Delicious beef pasties made with savoury mince and light, golden puff pastry are a dinner the whole family will love.

Ingredients

  • Dough:
  • 2 1/2 cups all-purpose flour

  • 3/4 teaspoon salt

  • 1 cup unsalted butter chilled and diced

  • 5-7 tablespoons ice-cold water

  • Filling:
  • 3/4 pound raw beef steak I used sirloin, trimmed of fat and diced into 1/4-inch cubes

  • 1 cup carrot diced into 1/4-inch cubes (about 2 medium or 1 very large carrot)

  • 1 cup parsnip diced into 1/4-inch cubes (about 2 medium or 1 very large parsnip)

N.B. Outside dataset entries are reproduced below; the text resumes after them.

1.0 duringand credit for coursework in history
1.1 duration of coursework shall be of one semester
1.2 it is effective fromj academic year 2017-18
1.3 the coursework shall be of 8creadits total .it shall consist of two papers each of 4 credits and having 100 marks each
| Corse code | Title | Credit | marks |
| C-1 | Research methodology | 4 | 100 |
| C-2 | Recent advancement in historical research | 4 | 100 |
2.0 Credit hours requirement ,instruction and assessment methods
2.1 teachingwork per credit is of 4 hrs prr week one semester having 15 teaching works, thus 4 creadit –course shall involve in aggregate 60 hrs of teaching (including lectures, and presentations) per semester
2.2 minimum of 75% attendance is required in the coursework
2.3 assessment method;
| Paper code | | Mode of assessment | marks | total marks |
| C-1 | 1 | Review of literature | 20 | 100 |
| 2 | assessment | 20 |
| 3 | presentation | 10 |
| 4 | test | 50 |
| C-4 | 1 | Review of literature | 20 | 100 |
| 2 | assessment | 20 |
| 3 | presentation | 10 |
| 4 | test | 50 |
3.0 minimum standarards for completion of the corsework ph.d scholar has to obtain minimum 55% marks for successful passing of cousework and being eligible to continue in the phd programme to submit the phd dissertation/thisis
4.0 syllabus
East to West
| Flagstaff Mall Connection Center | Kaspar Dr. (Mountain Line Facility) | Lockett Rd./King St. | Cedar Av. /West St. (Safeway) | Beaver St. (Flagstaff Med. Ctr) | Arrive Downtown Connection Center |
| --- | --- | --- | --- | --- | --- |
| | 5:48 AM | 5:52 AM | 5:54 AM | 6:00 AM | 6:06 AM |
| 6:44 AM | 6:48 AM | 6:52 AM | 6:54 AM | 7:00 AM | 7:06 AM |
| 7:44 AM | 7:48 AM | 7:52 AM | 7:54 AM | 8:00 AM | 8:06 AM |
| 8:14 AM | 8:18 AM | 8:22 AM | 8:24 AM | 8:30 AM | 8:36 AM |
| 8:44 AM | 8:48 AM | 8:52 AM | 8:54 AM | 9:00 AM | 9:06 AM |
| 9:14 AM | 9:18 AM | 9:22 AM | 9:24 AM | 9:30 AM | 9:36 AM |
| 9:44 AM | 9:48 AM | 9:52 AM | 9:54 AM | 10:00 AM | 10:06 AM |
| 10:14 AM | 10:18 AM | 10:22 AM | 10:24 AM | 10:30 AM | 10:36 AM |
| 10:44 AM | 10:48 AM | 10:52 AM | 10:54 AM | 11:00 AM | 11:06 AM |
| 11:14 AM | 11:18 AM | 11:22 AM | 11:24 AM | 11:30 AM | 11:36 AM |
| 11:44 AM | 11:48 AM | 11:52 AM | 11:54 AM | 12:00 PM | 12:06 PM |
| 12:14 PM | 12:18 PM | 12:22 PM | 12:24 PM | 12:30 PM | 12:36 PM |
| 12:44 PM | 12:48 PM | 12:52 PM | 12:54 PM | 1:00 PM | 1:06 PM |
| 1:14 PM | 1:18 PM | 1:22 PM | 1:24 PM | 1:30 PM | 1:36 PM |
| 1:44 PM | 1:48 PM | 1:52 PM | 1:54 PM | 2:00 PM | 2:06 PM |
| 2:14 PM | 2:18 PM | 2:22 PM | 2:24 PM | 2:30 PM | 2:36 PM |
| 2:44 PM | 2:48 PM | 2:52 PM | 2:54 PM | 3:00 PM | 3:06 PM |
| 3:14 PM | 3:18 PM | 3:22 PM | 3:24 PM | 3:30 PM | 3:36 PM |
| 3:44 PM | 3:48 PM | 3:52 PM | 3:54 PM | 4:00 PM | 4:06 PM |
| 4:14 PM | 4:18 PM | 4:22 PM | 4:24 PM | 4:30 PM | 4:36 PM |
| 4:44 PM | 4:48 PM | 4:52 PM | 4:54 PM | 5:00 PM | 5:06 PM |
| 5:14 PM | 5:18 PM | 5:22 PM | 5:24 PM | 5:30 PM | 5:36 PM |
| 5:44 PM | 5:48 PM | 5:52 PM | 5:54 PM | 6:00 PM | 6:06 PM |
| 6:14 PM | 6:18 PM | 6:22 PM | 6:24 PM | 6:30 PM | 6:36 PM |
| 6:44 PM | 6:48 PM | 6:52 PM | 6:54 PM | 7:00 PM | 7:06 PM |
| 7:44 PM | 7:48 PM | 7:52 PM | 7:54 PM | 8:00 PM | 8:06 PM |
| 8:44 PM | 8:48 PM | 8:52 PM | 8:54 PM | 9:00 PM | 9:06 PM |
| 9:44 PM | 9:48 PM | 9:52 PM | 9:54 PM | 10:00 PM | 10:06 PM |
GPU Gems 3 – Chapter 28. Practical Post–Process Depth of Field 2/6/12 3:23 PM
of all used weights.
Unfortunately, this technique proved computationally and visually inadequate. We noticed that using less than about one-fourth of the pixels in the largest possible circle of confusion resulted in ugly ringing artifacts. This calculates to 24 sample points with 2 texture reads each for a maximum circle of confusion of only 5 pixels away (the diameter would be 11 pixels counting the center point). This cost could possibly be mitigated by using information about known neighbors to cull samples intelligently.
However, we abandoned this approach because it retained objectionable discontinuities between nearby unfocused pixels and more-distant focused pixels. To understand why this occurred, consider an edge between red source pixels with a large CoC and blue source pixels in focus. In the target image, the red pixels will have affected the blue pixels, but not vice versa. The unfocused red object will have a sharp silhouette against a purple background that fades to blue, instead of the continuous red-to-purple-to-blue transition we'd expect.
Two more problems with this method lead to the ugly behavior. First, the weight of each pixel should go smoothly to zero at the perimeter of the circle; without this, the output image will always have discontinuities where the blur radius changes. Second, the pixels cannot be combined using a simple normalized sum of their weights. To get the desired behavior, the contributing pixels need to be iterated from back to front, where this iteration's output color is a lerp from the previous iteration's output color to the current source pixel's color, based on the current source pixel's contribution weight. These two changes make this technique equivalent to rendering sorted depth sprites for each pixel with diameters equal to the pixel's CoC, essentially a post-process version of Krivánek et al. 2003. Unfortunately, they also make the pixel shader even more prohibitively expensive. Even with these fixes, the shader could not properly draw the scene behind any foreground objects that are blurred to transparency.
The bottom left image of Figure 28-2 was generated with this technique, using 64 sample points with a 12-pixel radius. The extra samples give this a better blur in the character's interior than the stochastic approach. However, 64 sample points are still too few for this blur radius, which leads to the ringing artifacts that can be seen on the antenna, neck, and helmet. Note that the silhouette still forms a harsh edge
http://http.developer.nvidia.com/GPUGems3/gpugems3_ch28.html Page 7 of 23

  • 1 small onion diced small

  • 1 tablespoon minced fresh rosemary

  • 1 tablespoon minced fresh thyme

  • 1 teaspoon salt

  • 1/4 teaspoon ground black pepper

  • Other:
  • 1 egg beaten with 1 tablespoon water (for eggwash)

Directions

  • Dough:
  • Pulse together the flour and salt in a food processor. Add the butter and pulse until it looks like coarse meal (the pieces of butter should be about the size of small peas). (Alternatively, this can be done by hand; whisk the flour and salt together in a large bowl, then cut in the butter with a pastry cutter or a fork until it looks like coarse meal.)
  • Transfer the dough from the food processor to a large bowl. Add 1 tablespoon water at a time, working the dough together with your fingertips just until it comes together, and only adding enough water so the dough comes together when you squeeze it.
  • Divide the dough into 8 equal pieces and place them in a large bowl, cover with plastic wrap, and refrigerate until chilled, about 30 minutes.
  • Filling:
  • While the pastry dough chills, stir together all filling ingredients in a large bowl; set aside.
  • To Assemble the Pasties:
  • Preheat the oven to 400F. Line 2 large baking sheets with parchment paper or silpat liners.
  • Working with 1 ball of dough at a time, roll it out on a floured surface to a circle about 8 inches in diameter. Use a plate as a guide to trim the edges so you have a perfect circle.
  • Spoon about 1/2 cup of filling into the center of the dough; lightly brush the edge of the dough with eggwash. Fold both sides of dough up over the filling and crimp the edges together in the center of to form a tight seal.
  • Continue this way until 8 pasties are assembled, then if there is filling leftover, re-roll the dough scraps and continue making pasties until you run out of filling or dough (I usually get 9 pasties out of this recipe).
  • Arrange the pasties onto the prepared baking sheets and lightly brush each with eggwash.
  • To Bake the Pasties:
  • Bake at 400F for 15 minutes, rotating the trays once halfway through.
  • Reduce the heat to 350F and bake until the crusts are golden brown, about 30 minutes more, rotating the trays once halfway through.
  • Serve warm or at room temperature.